» Article:
────────────────────

Esperanto culture refers to the shared cultural experience of the Esperantujo, or Esperanto-speaking community. Despite being a constructed language, Esperanto has a history dating back to the late 19th century, and shared socio-cultural norms have developed among its speakers. Some of these can be traced back to the initial ideas of the language's creator, Ludwig Zamenhof, including the theory that a global second language would foster international communication. Others have developed over time, as the language has allowed different national and linguistic cultures to blend together. Some Esperanto speakers have also researched the language's ideologies.

Esperanto culture also includes art, literature, and music, as well as international celebrations and cultural exchanges such as the Pasporta Servo.

Native speakers 

Native Esperanto speakers are people who have acquired Esperanto as one of their native languages.  As of 1996, there were 350 or so attested cases of families with native Esperanto speakers. Estimates from associations indicate that there are currently around 1,000 Esperanto-speaking families, involving perhaps 2,000 children.  In all known cases, speakers are natively multilingual, being raised in both Esperanto and either the local national language or the native language of their parents. In all but a handful of cases, it was the father who used Esperanto with the child. In the majority of such families, the parents had the same native language, though in many the parents had different native languages, and only Esperanto in common.

────────────────────

» Provided information:
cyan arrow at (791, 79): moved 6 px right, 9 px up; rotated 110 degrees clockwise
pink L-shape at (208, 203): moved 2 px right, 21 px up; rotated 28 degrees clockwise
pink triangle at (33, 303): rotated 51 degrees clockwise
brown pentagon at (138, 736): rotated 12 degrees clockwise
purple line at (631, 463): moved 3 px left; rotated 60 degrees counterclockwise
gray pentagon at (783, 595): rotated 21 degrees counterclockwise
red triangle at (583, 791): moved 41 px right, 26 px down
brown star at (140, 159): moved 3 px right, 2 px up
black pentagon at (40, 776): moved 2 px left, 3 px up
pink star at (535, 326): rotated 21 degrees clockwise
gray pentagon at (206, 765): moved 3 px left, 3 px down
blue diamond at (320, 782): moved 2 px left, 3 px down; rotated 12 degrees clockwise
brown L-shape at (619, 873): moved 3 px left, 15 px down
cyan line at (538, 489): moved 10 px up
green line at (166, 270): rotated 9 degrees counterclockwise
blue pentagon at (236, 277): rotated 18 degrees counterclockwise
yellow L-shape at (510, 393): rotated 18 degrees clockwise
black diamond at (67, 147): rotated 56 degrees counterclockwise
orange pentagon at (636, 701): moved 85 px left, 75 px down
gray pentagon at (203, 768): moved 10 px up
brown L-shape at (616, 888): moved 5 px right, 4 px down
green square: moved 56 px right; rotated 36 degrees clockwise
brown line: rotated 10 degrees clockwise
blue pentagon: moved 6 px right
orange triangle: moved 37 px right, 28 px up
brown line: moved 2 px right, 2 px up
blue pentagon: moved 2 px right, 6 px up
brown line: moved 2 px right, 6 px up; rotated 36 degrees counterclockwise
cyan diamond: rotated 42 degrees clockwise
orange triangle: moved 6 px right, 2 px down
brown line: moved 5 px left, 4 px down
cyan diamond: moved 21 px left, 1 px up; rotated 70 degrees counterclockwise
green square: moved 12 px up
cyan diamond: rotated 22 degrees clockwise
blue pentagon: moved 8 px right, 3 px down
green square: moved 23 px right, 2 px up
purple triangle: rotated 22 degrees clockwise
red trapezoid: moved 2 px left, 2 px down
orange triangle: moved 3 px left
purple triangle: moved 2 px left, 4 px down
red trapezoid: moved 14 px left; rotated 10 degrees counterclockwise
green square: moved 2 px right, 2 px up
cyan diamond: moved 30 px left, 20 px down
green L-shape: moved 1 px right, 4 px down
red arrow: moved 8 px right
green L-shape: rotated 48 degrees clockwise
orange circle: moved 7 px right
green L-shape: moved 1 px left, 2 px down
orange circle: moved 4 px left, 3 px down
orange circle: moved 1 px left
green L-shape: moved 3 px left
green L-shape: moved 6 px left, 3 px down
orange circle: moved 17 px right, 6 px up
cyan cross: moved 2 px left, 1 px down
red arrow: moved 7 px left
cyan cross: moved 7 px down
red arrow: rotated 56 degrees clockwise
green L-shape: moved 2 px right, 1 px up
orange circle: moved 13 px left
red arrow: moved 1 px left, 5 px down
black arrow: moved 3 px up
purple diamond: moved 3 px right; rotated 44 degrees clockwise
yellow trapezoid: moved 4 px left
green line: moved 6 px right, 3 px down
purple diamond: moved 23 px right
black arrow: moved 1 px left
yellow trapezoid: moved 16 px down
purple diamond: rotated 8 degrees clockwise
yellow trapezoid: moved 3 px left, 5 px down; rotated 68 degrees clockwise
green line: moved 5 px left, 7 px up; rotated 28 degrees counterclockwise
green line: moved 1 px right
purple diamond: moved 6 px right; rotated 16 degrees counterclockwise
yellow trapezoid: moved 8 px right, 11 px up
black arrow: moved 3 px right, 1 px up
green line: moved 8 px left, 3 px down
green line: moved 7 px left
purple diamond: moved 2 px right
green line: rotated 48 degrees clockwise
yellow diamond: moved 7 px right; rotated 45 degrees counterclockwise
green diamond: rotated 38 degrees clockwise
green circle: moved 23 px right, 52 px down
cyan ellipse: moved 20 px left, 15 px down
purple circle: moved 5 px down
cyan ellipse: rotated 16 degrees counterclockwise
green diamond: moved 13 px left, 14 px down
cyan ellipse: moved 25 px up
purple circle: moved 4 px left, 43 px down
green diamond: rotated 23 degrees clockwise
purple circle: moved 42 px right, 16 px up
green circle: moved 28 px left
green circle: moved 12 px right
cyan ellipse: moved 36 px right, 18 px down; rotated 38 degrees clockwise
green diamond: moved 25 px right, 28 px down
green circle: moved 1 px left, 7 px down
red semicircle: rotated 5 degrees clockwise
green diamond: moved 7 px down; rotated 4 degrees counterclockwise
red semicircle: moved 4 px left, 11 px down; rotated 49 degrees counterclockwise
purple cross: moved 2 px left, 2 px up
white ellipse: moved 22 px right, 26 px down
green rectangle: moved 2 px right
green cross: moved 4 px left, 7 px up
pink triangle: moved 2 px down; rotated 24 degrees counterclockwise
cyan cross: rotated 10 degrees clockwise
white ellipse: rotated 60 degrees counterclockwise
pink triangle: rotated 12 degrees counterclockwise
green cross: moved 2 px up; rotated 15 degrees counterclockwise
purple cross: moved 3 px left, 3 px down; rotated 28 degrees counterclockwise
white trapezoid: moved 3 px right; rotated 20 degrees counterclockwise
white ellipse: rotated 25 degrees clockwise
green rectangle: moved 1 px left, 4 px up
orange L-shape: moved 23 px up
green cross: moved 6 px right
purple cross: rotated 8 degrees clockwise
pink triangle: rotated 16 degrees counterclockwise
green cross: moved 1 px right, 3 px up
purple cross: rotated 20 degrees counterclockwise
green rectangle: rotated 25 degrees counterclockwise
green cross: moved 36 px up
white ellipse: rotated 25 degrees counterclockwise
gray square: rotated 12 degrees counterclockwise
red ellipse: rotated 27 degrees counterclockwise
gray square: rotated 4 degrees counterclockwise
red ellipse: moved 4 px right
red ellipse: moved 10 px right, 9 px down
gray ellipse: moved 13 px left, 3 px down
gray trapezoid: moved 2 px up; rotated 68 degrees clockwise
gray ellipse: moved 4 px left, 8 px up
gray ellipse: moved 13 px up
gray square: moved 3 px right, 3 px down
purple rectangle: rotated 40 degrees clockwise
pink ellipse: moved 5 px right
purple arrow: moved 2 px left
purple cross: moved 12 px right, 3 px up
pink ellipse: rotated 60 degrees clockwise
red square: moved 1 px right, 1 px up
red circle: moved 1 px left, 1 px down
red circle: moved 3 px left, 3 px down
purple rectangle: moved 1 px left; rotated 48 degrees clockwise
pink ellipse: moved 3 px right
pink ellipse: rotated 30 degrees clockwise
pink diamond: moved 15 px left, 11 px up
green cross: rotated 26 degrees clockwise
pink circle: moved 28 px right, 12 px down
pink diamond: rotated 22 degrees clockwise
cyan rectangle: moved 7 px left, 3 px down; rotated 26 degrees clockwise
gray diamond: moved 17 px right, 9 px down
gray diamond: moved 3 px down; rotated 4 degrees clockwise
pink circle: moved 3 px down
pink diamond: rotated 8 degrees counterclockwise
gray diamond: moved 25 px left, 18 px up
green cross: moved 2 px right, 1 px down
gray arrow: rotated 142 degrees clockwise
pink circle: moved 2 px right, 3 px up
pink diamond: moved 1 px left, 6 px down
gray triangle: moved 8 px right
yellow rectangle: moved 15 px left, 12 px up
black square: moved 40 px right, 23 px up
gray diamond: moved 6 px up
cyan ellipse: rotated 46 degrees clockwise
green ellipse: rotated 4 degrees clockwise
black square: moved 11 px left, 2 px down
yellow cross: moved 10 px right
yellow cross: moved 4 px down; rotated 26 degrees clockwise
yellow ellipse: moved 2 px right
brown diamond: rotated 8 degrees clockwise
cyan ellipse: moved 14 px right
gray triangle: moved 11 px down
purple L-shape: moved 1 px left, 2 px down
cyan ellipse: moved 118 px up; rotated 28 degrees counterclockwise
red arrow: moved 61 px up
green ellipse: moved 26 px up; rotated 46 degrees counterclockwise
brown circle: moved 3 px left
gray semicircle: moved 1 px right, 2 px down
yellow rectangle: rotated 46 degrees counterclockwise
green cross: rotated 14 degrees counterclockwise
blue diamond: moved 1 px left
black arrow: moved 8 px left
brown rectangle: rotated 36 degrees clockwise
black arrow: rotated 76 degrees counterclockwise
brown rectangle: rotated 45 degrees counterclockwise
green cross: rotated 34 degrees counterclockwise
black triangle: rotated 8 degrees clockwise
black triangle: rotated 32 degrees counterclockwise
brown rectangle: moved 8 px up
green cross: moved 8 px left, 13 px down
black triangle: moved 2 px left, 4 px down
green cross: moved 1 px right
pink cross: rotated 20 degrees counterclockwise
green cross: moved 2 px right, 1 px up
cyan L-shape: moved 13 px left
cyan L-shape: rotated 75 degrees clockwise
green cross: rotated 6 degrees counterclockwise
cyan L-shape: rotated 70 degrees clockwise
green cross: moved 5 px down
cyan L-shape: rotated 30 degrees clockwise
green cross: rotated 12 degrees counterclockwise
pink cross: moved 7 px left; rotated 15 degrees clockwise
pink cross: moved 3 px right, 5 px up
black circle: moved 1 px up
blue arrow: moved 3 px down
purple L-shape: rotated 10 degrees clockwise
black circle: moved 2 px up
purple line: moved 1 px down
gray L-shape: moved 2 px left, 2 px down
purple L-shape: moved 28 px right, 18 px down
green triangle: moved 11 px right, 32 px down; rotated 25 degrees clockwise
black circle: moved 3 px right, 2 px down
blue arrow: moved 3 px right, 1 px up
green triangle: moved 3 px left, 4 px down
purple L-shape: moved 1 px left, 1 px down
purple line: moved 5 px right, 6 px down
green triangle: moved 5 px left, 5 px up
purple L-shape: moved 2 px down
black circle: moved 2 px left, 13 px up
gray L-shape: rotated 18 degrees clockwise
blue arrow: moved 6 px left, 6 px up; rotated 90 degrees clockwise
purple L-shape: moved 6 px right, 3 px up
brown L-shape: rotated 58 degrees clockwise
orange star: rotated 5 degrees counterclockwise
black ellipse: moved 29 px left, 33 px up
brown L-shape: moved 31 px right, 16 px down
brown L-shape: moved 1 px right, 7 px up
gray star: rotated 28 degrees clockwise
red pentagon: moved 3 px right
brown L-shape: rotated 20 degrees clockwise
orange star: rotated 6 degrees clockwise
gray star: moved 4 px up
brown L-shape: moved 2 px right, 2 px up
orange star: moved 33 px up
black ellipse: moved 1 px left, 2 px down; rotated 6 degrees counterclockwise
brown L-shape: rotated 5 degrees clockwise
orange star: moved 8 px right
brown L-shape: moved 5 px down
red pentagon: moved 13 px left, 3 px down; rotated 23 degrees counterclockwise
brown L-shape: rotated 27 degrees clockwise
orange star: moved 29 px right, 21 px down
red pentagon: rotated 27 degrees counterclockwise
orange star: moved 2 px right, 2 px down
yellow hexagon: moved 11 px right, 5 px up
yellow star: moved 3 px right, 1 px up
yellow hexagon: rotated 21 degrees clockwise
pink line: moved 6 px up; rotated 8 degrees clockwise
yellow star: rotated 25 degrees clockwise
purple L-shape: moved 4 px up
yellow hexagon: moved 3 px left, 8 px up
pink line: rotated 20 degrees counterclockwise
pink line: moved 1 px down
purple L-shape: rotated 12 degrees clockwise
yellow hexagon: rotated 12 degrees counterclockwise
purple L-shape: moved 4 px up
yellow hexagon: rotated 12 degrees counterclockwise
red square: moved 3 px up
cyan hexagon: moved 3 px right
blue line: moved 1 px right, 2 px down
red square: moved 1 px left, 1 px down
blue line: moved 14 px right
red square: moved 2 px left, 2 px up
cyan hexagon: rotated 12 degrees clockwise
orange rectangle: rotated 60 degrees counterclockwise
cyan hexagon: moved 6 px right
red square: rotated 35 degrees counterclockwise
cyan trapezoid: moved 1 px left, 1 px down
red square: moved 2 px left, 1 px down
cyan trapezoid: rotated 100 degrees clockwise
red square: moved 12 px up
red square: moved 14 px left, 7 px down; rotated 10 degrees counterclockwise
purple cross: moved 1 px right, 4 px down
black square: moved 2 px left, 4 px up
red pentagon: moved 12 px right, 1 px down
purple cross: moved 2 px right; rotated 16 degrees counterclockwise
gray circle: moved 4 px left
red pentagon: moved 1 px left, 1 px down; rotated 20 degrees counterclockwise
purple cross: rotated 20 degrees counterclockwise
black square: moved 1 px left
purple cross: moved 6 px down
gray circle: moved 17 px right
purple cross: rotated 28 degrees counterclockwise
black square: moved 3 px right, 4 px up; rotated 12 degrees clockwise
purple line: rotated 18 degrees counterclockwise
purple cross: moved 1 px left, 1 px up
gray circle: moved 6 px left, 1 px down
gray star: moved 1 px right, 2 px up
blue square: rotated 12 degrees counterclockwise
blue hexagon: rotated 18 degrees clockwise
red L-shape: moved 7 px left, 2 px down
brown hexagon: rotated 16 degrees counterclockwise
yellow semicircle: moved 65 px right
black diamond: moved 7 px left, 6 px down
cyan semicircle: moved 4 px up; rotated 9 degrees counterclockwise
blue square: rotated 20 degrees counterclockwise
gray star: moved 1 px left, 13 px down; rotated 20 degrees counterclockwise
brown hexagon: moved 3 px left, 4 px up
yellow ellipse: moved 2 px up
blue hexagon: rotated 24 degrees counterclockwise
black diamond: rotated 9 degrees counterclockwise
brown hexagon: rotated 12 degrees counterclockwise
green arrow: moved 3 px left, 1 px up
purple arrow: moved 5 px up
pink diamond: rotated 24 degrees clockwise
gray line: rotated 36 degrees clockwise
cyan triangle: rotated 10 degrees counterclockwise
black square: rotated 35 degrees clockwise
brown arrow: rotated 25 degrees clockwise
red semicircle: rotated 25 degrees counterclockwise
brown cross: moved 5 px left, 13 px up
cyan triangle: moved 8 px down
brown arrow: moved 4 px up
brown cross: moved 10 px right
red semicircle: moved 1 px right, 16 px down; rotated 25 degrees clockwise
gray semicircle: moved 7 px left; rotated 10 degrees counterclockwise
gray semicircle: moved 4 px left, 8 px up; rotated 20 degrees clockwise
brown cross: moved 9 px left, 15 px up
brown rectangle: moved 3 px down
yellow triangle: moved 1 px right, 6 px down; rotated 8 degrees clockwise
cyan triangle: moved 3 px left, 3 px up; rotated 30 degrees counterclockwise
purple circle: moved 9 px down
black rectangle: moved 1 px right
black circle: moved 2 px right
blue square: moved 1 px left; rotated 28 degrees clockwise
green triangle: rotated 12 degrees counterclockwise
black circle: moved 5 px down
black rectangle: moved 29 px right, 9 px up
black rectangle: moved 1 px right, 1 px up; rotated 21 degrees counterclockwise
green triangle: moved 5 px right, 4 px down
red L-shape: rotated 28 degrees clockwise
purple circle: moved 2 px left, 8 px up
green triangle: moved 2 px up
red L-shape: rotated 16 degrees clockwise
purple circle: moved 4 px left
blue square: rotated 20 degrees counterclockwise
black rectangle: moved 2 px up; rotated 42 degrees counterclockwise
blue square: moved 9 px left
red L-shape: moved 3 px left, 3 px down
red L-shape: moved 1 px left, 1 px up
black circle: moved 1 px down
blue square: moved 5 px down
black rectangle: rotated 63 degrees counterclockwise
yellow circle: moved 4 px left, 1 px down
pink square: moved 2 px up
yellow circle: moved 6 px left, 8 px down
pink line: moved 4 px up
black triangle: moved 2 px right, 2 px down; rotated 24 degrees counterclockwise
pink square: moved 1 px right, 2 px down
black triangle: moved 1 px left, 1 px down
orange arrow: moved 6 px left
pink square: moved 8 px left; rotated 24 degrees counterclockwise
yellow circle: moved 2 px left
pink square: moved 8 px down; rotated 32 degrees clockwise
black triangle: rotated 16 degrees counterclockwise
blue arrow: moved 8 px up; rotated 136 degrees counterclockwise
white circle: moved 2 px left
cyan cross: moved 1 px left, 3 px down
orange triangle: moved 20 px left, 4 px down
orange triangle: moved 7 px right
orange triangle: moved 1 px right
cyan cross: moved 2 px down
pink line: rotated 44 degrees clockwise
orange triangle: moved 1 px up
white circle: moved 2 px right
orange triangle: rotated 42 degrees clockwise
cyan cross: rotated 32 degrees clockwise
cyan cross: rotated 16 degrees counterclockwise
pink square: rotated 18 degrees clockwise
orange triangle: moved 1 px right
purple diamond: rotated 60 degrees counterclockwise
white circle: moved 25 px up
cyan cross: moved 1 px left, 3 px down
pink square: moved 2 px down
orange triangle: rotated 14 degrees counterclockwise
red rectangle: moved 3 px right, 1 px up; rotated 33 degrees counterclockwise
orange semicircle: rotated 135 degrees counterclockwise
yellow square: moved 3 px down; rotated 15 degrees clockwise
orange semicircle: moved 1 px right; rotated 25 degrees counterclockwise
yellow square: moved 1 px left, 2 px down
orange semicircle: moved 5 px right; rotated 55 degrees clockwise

────────────────────

» Given instruction 1: Reproduce the passage on Esperanto culture in full, word for word.
» Given instruction 2: Return every line of the entries that contains the word "trapezoid". Case counts.

» Task result 1:
Esperanto culture refers to the shared cultural experience of the Esperantujo, or Esperanto-speaking community. Despite being a constructed language, Esperanto has a history dating back to the late 19th century, and shared socio-cultural norms have developed among its speakers. Some of these can be traced back to the initial ideas of the language's creator, Ludwig Zamenhof, including the theory that a global second language would foster international communication. Others have developed over time, as the language has allowed different national and linguistic cultures to blend together. Some Esperanto speakers have also researched the language's ideologies.

Esperanto culture also includes art, literature, and music, as well as international celebrations and cultural exchanges such as the Pasporta Servo.

Native speakers 

Native Esperanto speakers are people who have acquired Esperanto as one of their native languages.  As of 1996, there were 350 or so attested cases of families with native Esperanto speakers. Estimates from associations indicate that there are currently around 1,000 Esperanto-speaking families, involving perhaps 2,000 children.  In all known cases, speakers are natively multilingual, being raised in both Esperanto and either the local national language or the native language of their parents. In all but a handful of cases, it was the father who used Esperanto with the child. In the majority of such families, the parents had the same native language, though in many the parents had different native languages, and only Esperanto in common.

» Task result 2:
red trapezoid: moved 2 px left, 2 px down
red trapezoid: moved 14 px left; rotated 10 degrees counterclockwise
yellow trapezoid: moved 4 px left
yellow trapezoid: moved 16 px down
yellow trapezoid: moved 3 px left, 5 px down; rotated 68 degrees clockwise
yellow trapezoid: moved 8 px right, 11 px up
white trapezoid: moved 3 px right; rotated 20 degrees counterclockwise
gray trapezoid: moved 2 px up; rotated 68 degrees clockwise
cyan trapezoid: moved 1 px left, 1 px down
cyan trapezoid: rotated 100 degrees clockwise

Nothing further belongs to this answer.